Transthyretin familial amyloidotic polyneuropathy: histopathological study of the explanted livers.

FAP is an autosomal dominant inherited disease, characterized by systemic deposition of amyloid fibrils in various tissues. The purpose of this study is to describe the gross and microscopic findings of the explanted livers for FAP.10 patients were transplanted for FAP at our institution. Diagnosis was supported by positive familiar history, clinical data and detection of mutated TTR by electrospray ionization mass spectrometry with Val30Met mutation verified by PCR. All the explanted livers were photographed, fixed in formol and processed according to protocol. Later they were examined with HyE, reticulin, PAS diastasa, Masson trichromic, Congo red with polarised light and immunoreactivity against TTR. The gross aspect was normal. We obtained multiple samples representative of the organ and the hepatic hilium. All of the patients presented with deposits of amyloid substance in the lymph nodes and the nerves of the hepatic hilium These deposits were Congo red positive with a greenish birefringence to polarized light Deposits show immunoreactivity with antihuman TTR. Whereas liver transplantation restores hepatic function in patients with cirrhosis, liver transplantation cures the FAP patient of their genetic defect.

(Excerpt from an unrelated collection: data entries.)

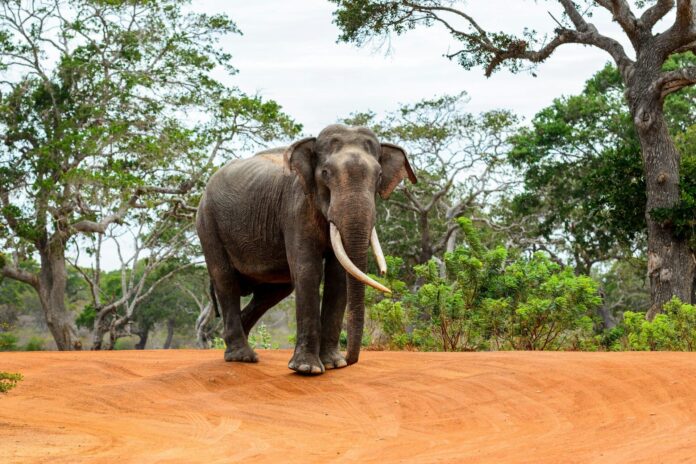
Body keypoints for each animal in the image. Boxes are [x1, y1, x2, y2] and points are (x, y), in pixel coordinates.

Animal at [196, 123, 416, 374]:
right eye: (326, 173)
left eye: (379, 176)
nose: (350, 359)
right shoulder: (296, 208)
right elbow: (308, 270)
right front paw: (307, 369)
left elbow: (338, 275)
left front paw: (333, 364)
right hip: (207, 223)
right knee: (225, 279)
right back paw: (242, 357)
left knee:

Domino transplantation is a procedure in which the index patient receives an organ, while the explanted organ is reused for transplantation into another patient. In conclusion, exclusion of hepatic amyloid deposits which can cause functional alterations in the FAP liver is vital; and is important to study the explanted livers of patients with FAP to confirm the results of the scarce published series.